In terms of architecture, we found out that the tree multiplier designs tend to have a lower power consumption than the array multipliers, especially the designs based on low power consumption FAs, such as AMA3 and AMA5. In terms of the 8x8 sub-module placement to form higher-order multipliers, with a fixed configuration for AHxBH, AHxBL and ALxBH, we have noticed that the quality-loss increases, while the size, power consumption and delay decrease for designs with fully approximate ALxBL.
Compared to the 24 different designs reported in [7] , where 92% of the designs have ER close to 100%, only 80% of our proposed designs have high ER. Regarding NMED, almost all our designs have a value less than 10 -5 , which is the minimum value reported by the 24 approximate designs in [7] . Comparing the PDP reduction, most of the designs in [7] have a high PDP reduction because they are based on truncation and a high degree of approximation. However, our designs are superior in PDP reduction for designs with a high degree of approximation.
APPLICATION
We evaluate and compare the accuracy of the built approximate multipliers based on an image blending application, where two images are multiplied pixel-by-pixel. While in previous sections, we used Cadence Spectre to build the circuits and evaluate their area, performance and power consumption, for experimentation purposes, here we use MATLAB to evaluate error metrics for an image processing application. The library of implemented cells and multiplier circuits, and the results of the image blending application can be found at https://sourceforge.net/projects/approximatemultiplier. The signal to noise ratio (SNR) is used to measure the image quality Figure 7 shows a comparison of the SNR and the percentage of PDP reduction for different approximate multipliers. Clearly, designs on the bottom left corner, have the highest PDP reduction and the best quality (high SNR) [8] . Generally, all multiplier designs have an acceptable SNR (acceptable quality).
CONCLUSIONS
In this paper, we designed, evaluated and compared approximate multipliers, based on approximation in partial product summation. The design space of approximate multipliers is found to be primarily dependent on the type of the approximate FA used, the architecture, and the placement of 8x8 sub-modules in the higher-order nxn multipliers.
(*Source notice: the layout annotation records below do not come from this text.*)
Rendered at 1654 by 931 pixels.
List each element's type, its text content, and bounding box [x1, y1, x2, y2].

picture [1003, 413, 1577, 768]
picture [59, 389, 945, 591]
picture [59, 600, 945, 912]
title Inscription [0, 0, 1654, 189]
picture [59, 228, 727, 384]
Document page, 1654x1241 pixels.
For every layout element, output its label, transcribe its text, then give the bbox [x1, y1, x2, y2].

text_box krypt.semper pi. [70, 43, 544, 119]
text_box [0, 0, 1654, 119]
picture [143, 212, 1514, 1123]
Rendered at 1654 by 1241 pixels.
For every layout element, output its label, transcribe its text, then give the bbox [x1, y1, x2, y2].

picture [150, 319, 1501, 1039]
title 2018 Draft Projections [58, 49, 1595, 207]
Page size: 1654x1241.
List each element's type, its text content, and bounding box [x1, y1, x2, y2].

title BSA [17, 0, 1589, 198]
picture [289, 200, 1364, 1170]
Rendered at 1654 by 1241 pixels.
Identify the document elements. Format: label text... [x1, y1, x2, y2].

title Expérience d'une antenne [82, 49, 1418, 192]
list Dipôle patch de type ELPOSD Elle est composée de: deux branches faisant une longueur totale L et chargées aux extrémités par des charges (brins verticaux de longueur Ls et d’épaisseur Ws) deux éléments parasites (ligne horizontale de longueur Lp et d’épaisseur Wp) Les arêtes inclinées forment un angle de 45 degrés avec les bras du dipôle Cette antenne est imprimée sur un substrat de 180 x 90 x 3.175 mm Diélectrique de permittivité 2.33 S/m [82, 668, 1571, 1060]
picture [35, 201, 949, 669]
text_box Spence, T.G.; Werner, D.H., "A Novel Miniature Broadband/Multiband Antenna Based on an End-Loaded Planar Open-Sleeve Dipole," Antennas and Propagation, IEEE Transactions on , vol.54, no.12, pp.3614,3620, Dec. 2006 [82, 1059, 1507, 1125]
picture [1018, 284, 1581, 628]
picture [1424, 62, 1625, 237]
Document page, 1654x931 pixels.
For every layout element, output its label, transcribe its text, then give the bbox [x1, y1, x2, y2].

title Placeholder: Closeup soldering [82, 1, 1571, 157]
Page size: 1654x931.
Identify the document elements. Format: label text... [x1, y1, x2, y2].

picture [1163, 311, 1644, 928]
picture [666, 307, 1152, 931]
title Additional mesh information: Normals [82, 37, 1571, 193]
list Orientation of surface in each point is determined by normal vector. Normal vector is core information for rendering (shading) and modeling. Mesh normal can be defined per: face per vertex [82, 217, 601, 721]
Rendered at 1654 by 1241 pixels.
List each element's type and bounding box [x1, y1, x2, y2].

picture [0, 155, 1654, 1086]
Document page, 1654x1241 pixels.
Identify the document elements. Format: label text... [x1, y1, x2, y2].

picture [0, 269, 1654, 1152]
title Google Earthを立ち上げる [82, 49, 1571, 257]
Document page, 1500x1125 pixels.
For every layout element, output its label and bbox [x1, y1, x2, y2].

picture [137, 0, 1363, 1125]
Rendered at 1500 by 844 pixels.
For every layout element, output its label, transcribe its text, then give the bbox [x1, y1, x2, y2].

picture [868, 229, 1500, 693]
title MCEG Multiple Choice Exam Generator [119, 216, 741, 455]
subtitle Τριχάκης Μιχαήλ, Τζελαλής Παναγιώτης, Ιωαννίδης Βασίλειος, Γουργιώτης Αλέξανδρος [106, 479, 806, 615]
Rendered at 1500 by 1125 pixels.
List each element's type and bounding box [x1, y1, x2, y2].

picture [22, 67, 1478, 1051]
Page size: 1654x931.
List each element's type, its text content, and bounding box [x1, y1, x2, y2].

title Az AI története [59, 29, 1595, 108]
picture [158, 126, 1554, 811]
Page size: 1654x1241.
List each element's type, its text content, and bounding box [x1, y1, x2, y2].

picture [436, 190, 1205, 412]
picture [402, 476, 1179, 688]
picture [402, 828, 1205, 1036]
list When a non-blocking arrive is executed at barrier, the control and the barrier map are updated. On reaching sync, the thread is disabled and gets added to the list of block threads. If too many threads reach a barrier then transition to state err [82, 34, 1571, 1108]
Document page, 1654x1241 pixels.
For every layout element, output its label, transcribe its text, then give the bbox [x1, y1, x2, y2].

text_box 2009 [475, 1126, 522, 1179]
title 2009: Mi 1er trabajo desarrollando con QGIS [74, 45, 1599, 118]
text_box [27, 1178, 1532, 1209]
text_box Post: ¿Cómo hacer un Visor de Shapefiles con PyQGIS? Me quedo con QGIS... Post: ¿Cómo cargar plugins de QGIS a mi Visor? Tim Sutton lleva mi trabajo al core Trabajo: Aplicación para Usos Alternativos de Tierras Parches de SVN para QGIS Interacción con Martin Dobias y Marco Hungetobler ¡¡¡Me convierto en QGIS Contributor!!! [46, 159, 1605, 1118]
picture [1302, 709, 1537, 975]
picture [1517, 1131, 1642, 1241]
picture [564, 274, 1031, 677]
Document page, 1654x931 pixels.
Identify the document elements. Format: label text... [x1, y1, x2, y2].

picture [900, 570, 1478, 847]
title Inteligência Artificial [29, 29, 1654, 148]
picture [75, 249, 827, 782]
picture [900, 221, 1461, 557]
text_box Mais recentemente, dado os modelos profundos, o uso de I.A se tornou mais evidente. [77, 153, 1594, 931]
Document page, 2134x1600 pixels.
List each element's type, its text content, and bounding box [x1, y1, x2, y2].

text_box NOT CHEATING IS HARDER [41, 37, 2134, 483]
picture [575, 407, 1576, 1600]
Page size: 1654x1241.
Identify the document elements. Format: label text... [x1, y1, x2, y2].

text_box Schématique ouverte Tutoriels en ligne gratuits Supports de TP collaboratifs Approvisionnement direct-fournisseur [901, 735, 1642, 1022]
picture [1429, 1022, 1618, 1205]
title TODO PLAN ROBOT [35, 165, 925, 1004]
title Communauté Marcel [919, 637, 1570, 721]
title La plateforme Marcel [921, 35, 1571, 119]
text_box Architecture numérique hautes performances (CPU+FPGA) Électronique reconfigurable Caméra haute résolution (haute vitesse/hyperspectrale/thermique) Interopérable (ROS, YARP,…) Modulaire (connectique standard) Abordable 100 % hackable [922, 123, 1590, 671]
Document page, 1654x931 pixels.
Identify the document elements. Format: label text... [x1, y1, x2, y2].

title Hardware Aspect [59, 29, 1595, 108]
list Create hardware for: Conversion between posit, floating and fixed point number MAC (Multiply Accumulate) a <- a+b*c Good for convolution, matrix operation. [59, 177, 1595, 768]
The proposed designs are compared based on PDP, area, delay, power, ER and NMED. Various optimal designs have been identified in terms of the considered design metrics. An image blending application is used to compare the proposed multiplier designs in terms of SNR and PDP. Our designs show comparative results compared to 24 different approximate designs reported in [7] . In the future, we plan to investigate the design space of higherorder multiplier modules (e.g., 64x64) using the already considered metrics and configurations. Moreover, we also plan to evaluate the possibility of having mixed FAs in the 8x8 multiplier block.